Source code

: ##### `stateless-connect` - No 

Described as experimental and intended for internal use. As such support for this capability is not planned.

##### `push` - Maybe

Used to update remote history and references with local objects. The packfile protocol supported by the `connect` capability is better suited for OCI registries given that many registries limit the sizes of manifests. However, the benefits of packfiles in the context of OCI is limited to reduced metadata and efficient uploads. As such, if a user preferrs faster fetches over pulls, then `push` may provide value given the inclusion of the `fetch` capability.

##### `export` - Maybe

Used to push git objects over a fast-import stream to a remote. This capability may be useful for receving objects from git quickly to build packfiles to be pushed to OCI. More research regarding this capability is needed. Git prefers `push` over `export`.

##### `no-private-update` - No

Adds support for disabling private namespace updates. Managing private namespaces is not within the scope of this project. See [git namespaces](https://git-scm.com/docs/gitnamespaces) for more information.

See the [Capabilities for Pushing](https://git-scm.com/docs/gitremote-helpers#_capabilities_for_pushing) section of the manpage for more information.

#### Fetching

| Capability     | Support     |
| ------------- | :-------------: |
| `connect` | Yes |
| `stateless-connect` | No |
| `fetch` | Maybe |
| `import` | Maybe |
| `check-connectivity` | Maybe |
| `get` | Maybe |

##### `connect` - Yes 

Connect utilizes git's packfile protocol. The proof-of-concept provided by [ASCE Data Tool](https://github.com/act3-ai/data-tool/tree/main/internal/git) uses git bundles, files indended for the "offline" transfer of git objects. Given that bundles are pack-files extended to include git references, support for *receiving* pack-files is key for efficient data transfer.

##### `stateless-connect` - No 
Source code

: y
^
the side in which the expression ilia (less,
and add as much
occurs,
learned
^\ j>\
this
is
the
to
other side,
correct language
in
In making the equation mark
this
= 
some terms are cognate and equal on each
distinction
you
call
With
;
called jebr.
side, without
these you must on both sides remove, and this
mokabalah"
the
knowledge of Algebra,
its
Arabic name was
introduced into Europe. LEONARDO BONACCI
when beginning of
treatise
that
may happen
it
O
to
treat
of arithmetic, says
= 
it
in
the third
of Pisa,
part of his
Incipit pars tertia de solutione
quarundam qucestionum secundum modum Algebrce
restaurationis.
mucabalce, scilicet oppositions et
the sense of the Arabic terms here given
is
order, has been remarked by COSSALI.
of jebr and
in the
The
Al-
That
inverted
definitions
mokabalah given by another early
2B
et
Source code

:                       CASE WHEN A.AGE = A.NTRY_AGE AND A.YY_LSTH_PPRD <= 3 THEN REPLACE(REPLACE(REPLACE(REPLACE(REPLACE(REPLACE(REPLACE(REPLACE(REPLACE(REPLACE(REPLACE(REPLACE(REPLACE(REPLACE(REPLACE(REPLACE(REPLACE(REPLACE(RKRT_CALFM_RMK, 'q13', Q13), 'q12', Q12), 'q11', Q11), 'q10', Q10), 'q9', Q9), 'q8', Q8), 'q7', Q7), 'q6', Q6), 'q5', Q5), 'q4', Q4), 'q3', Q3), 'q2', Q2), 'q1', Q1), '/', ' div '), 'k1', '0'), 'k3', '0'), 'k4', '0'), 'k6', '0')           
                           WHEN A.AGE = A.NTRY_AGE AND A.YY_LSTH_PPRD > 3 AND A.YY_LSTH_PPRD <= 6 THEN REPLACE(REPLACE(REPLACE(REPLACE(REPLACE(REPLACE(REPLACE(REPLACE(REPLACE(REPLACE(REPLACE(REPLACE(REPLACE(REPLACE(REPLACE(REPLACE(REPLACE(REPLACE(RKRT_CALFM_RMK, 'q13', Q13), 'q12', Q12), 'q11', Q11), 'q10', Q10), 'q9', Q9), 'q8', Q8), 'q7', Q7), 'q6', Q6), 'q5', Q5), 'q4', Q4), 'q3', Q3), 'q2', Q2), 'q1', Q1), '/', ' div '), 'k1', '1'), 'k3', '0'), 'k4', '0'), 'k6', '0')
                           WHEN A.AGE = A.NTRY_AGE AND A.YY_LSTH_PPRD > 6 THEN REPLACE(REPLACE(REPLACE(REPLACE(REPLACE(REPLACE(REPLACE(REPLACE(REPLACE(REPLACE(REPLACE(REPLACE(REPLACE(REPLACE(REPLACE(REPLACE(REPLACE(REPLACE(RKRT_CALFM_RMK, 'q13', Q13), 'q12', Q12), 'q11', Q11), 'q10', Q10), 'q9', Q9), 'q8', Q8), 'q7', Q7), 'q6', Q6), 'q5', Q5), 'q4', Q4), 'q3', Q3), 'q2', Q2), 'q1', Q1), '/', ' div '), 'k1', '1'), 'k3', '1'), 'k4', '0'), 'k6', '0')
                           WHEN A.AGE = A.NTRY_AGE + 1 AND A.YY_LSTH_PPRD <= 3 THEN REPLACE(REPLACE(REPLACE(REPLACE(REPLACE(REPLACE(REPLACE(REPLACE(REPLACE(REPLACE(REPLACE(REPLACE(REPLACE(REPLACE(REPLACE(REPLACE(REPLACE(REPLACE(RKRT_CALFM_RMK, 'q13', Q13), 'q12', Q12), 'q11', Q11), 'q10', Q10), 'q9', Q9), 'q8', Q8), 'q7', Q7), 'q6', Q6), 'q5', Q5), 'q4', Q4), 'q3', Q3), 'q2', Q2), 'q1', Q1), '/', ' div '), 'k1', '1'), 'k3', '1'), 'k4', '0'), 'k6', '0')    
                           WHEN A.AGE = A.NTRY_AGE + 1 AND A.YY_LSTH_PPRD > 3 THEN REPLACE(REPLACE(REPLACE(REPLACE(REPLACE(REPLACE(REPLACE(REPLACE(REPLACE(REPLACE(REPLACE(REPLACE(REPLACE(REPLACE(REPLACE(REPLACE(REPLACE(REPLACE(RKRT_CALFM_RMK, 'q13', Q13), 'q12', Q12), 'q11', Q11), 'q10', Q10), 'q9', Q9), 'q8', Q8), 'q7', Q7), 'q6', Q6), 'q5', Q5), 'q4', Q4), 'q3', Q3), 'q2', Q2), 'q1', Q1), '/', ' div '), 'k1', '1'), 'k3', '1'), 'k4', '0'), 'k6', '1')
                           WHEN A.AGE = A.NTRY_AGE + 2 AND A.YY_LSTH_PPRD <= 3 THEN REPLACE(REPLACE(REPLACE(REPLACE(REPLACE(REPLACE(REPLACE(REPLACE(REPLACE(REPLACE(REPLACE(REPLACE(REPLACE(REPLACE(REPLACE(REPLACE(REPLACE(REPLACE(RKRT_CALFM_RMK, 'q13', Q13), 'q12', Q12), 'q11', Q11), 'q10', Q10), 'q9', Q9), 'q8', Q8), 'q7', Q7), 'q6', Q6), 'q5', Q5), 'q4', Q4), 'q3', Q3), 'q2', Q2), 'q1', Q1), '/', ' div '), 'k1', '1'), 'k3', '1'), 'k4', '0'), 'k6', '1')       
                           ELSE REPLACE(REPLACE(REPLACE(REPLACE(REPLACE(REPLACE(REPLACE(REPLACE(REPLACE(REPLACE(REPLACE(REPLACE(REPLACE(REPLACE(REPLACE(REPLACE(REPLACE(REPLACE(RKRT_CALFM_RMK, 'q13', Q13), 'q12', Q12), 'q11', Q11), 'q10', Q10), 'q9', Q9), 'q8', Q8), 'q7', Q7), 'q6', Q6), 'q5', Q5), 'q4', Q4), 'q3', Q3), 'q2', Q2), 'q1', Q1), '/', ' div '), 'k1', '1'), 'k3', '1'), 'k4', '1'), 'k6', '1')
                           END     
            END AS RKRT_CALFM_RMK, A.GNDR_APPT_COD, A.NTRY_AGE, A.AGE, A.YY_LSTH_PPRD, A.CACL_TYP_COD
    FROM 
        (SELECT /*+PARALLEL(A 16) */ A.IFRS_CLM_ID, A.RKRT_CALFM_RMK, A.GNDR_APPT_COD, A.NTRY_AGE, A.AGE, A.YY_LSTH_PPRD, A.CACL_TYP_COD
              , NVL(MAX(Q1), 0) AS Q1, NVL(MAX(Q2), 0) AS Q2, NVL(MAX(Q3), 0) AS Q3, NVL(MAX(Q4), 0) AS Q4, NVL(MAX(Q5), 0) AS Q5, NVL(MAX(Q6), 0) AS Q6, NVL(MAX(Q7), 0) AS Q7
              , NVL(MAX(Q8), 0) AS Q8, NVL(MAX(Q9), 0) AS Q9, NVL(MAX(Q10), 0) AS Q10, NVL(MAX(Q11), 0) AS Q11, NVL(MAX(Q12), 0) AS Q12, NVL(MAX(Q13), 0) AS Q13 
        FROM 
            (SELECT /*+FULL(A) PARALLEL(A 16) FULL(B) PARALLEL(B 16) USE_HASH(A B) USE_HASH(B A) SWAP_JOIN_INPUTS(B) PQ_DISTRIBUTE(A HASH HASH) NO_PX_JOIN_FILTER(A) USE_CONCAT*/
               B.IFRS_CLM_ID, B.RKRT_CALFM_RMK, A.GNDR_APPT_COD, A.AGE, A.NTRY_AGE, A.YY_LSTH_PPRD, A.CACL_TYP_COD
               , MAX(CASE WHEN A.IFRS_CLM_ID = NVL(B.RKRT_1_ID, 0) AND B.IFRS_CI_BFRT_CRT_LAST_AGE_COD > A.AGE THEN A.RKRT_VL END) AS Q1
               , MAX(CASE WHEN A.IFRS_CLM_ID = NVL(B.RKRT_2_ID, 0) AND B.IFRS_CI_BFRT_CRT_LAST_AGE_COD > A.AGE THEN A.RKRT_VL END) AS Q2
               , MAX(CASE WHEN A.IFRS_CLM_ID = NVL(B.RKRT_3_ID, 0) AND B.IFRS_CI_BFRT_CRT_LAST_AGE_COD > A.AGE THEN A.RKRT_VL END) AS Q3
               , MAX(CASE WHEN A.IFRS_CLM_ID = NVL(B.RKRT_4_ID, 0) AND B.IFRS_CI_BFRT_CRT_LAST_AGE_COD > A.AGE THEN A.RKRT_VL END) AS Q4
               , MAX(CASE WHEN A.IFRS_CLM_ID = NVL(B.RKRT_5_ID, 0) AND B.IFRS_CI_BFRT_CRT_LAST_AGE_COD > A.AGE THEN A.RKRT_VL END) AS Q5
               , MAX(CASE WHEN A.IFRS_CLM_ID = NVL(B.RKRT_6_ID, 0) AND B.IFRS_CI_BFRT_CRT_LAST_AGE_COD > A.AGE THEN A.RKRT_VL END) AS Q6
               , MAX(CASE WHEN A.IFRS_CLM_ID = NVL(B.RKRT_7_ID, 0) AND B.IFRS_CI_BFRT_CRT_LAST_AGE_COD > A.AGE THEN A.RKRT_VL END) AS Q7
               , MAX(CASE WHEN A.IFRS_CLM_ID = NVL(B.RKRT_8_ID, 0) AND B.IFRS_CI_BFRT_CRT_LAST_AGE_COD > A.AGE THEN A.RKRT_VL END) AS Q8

**WORK ORDER**
Copy out every line above that contains the string "packfiles".

**ANSWER SECTION**
Used to update remote history and references with local objects. The packfile protocol supported by the `connect` capability is better suited for OCI registries given that many registries limit the sizes of manifests. However, the benefits of packfiles in the context of OCI is limited to reduced metadata and efficient uploads. As such, if a user preferrs faster fetches over pulls, then `push` may provide value given the inclusion of the `fetch` capability.
Used to push git objects over a fast-import stream to a remote. This capability may be useful for receving objects from git quickly to build packfiles to be pushed to OCI. More research regarding this capability is needed. Git prefers `push` over `export`.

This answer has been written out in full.